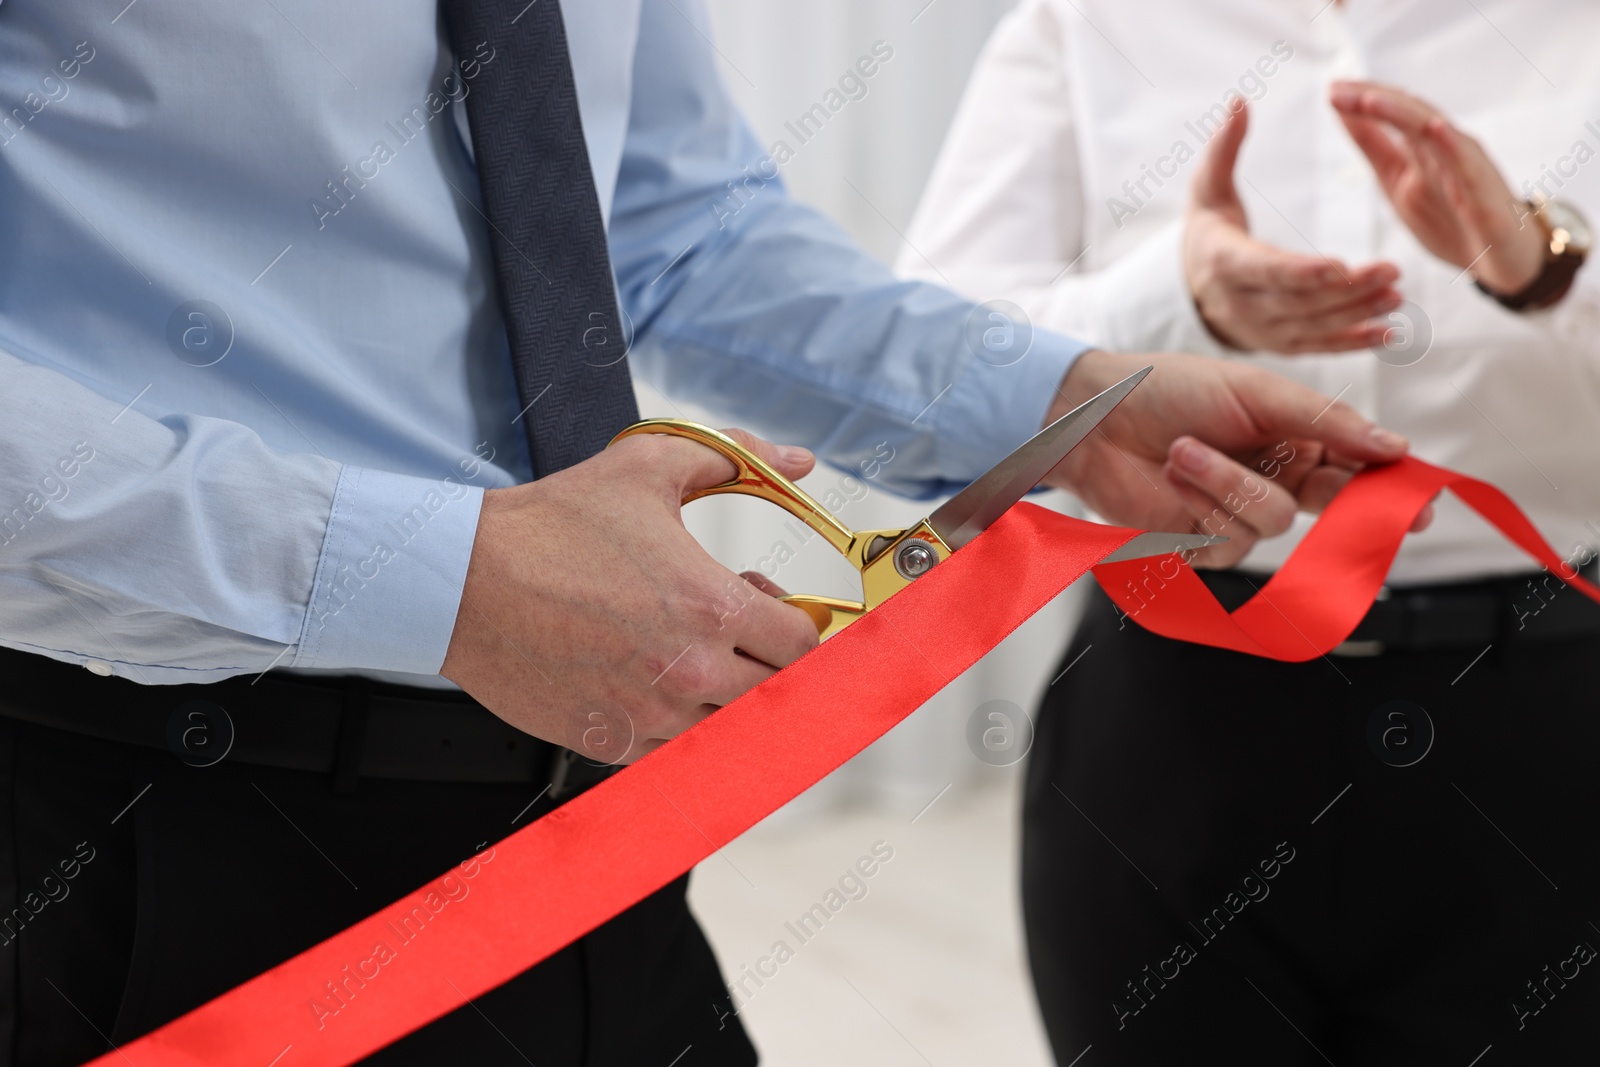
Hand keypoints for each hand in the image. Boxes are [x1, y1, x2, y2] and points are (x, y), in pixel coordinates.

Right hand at [441, 429, 819, 763]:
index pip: (802, 645)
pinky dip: (678, 726)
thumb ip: (736, 458)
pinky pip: (676, 755)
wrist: (463, 581)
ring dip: (724, 697)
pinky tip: (652, 681)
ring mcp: (649, 718)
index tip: (770, 610)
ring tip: (688, 653)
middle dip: (766, 662)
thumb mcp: (647, 466)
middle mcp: (688, 672)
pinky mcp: (611, 744)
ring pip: (729, 730)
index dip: (795, 624)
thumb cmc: (551, 525)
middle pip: (776, 694)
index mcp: (710, 607)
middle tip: (735, 632)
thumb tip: (799, 461)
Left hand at [1044, 350, 1432, 567]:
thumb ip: (1325, 420)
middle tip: (1402, 516)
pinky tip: (1172, 474)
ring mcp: (1240, 515)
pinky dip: (1200, 504)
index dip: (1393, 483)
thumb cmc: (1170, 390)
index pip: (1359, 465)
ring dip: (1227, 483)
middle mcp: (1278, 479)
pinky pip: (1229, 541)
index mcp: (1298, 438)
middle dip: (1363, 510)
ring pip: (1274, 521)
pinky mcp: (1203, 545)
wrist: (1095, 418)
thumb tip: (1395, 447)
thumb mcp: (1255, 390)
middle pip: (1337, 507)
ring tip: (1183, 449)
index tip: (1422, 497)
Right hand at [1185, 101, 1401, 352]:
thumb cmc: (1207, 228)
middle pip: (1298, 302)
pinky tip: (1390, 333)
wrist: (1190, 287)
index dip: (1302, 272)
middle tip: (1393, 270)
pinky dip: (1354, 343)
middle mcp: (1241, 304)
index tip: (1339, 266)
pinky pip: (1319, 348)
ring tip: (1398, 295)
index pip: (1267, 270)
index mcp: (1224, 263)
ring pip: (1313, 327)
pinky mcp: (1280, 343)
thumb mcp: (1207, 189)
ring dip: (1358, 314)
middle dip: (1347, 291)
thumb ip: (1224, 149)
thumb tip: (1239, 102)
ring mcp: (1261, 330)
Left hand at [1330, 80, 1546, 296]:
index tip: (1329, 89)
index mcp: (1423, 149)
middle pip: (1410, 114)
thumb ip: (1376, 147)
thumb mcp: (1398, 182)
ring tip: (1372, 100)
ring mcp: (1466, 169)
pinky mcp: (1484, 196)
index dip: (1362, 99)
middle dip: (1373, 100)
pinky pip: (1468, 167)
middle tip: (1336, 91)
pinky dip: (1452, 145)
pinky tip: (1436, 128)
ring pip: (1436, 133)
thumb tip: (1346, 112)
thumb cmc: (1452, 217)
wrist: (1501, 258)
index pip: (1394, 113)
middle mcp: (1446, 151)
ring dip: (1404, 114)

_____

## THE PROBLEM
Each line of the material that has "hand" in it should be counted; reply with that number alone.

## TASK RESULT
5